Fehlende Verschlüsselung
Bisher wurden keine Angaben über den Schutz der Patientendaten gemacht. Eine Verschlüsselung ist zwar geplant, allerdings wurden die technischen Details noch nicht festgelegt. Das ist fatal, denn unserer Ansicht nach sollte bei so einem Vorhaben klar sein, dass nichts anderes, als eine echte Zero-Knowledge-Verschlüsselung in Frage kommt. Die vage Aussage des Ministeriumssprechers, dass der Datenschutz „höchste Priorität genieße“ ist uns an dieser Stelle zu unklar.
Deutschland bekommt ein Imageproblem
Bisher wird Deutschland als Vorreiter in Sachen Datenschutz angesehen. International anerkannt sind unsere Standards, wenn es um Privatsphäre geht. So wurde die DS-GVO auch maßgeblich von den bereits bestehenden deutschen Datenschutzgesetzen beeinflusst. Dieses Ansehen zu verspielen schadet dem Wirtschaftsstandort Deutschland, denn Made in Germany ist vor allem im IT-Bereich ein Garant für hohe Sicherheitsstandards.

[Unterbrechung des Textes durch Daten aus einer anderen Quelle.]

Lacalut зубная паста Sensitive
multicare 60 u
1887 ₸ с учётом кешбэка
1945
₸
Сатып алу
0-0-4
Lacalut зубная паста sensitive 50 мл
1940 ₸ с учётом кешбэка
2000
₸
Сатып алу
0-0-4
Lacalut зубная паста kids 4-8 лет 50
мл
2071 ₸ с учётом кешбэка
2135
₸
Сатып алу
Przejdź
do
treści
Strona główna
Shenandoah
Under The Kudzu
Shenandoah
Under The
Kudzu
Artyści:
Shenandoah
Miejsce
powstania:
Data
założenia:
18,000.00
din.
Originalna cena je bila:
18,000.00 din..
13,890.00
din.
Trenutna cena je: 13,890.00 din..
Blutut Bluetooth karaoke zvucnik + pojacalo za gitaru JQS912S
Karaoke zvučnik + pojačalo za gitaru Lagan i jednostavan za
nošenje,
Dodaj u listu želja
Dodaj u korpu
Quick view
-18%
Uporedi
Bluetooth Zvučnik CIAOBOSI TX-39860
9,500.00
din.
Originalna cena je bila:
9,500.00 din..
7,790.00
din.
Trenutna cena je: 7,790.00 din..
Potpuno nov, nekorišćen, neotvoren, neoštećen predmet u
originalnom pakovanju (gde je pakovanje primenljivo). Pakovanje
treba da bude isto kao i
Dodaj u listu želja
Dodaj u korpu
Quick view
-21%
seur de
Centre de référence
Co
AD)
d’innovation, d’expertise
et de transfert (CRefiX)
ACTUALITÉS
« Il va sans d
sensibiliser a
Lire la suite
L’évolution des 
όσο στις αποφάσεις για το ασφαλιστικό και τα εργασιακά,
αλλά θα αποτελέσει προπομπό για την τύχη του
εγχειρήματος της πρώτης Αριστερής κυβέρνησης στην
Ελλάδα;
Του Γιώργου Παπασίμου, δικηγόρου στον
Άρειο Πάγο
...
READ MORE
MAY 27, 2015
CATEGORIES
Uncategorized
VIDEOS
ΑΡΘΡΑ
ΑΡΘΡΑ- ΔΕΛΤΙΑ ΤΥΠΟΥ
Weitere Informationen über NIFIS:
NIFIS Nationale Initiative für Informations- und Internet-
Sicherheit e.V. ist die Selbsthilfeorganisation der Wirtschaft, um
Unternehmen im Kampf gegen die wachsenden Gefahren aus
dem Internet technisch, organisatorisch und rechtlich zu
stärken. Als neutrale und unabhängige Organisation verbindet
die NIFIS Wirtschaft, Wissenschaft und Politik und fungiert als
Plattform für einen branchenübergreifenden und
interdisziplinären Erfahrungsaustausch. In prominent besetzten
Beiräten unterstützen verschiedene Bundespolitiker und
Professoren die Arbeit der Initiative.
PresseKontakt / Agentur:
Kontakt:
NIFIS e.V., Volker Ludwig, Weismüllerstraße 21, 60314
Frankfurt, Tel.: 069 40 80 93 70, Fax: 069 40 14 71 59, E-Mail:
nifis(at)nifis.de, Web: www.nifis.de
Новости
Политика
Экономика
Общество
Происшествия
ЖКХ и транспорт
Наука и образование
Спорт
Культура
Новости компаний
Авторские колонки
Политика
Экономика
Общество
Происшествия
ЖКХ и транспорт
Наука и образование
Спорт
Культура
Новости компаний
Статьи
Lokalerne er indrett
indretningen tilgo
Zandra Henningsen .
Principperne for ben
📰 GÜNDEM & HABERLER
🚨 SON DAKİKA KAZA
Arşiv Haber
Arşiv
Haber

Boxcryptor steht für Datenschutz
Als Gründer einer Softwarefirma für Verschlüsselung habe ich mich voll und ganz dem Thema Datenschutz verschrieben. Privatsphäre ist ein hohes Gut, das wir mit Boxcryptor schützen und verteidigen. Das Digitale-Versorgung-Gesetz – DVG torpediert diese Bemühungen. Wir fordern das Gesundheitsministerium auf, die geplante Datenbank aus dem Gesetzesentwurf zu entfernen und die Pläne zu überarbeiten.